╭──
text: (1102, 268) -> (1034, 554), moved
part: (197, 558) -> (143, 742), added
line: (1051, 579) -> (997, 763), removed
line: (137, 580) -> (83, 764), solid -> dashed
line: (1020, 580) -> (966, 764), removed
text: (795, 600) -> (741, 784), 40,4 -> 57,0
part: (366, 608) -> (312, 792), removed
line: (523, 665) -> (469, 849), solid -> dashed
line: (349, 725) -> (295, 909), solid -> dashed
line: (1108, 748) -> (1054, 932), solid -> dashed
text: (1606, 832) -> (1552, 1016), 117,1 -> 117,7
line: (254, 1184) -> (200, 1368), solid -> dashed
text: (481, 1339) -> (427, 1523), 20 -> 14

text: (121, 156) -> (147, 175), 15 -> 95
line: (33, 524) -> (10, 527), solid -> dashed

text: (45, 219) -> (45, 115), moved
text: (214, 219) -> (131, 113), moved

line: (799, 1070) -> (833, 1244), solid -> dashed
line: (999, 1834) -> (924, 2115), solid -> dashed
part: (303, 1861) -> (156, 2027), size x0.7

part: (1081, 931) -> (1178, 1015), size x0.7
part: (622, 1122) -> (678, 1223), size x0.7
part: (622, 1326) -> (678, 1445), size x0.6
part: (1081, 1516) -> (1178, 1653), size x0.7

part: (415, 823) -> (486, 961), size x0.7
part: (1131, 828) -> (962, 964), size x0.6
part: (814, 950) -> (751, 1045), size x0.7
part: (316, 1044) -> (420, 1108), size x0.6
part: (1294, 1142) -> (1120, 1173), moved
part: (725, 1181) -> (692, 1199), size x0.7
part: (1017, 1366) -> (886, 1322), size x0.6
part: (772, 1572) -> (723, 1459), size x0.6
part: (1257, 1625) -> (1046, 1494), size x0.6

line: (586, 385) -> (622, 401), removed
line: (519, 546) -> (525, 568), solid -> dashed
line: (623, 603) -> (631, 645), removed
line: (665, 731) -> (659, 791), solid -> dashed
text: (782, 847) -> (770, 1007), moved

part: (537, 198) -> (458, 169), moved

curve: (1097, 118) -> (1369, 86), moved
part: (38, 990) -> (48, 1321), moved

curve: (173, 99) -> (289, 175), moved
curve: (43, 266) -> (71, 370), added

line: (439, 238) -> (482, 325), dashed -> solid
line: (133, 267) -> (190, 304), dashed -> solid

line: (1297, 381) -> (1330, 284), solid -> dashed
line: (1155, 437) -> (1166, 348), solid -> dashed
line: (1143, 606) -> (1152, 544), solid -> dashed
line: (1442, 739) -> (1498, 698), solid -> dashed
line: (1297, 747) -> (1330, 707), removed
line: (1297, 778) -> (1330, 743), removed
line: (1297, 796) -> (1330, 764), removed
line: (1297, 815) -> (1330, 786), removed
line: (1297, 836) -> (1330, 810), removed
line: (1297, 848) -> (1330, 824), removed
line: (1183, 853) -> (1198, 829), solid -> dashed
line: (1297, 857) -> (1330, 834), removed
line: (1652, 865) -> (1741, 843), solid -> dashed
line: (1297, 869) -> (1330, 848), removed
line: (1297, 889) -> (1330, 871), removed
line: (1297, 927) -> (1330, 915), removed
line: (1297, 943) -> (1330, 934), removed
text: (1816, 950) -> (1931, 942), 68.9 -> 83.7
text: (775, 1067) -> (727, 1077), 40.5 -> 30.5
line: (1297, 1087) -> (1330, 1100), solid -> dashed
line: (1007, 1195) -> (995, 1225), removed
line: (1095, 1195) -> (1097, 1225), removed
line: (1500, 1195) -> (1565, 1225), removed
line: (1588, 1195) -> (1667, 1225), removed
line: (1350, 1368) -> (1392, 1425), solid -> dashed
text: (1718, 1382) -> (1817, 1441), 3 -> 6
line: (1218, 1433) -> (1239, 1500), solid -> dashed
╰──
ASSIGNMENT >>
Lines from the start of the records through the one containing "part: (1081, 931) -> (1178, 1015), size x0.7" are what should be retyped, exactly and in full, both ends included.

SOLUTION FOR THIS PROBLEM >>
text: (1102, 268) -> (1034, 554), moved
part: (197, 558) -> (143, 742), added
line: (1051, 579) -> (997, 763), removed
line: (137, 580) -> (83, 764), solid -> dashed
line: (1020, 580) -> (966, 764), removed
text: (795, 600) -> (741, 784), 40,4 -> 57,0
part: (366, 608) -> (312, 792), removed
line: (523, 665) -> (469, 849), solid -> dashed
line: (349, 725) -> (295, 909), solid -> dashed
line: (1108, 748) -> (1054, 932), solid -> dashed
text: (1606, 832) -> (1552, 1016), 117,1 -> 117,7
line: (254, 1184) -> (200, 1368), solid -> dashed
text: (481, 1339) -> (427, 1523), 20 -> 14

text: (121, 156) -> (147, 175), 15 -> 95
line: (33, 524) -> (10, 527), solid -> dashed

text: (45, 219) -> (45, 115), moved
text: (214, 219) -> (131, 113), moved

line: (799, 1070) -> (833, 1244), solid -> dashed
line: (999, 1834) -> (924, 2115), solid -> dashed
part: (303, 1861) -> (156, 2027), size x0.7

part: (1081, 931) -> (1178, 1015), size x0.7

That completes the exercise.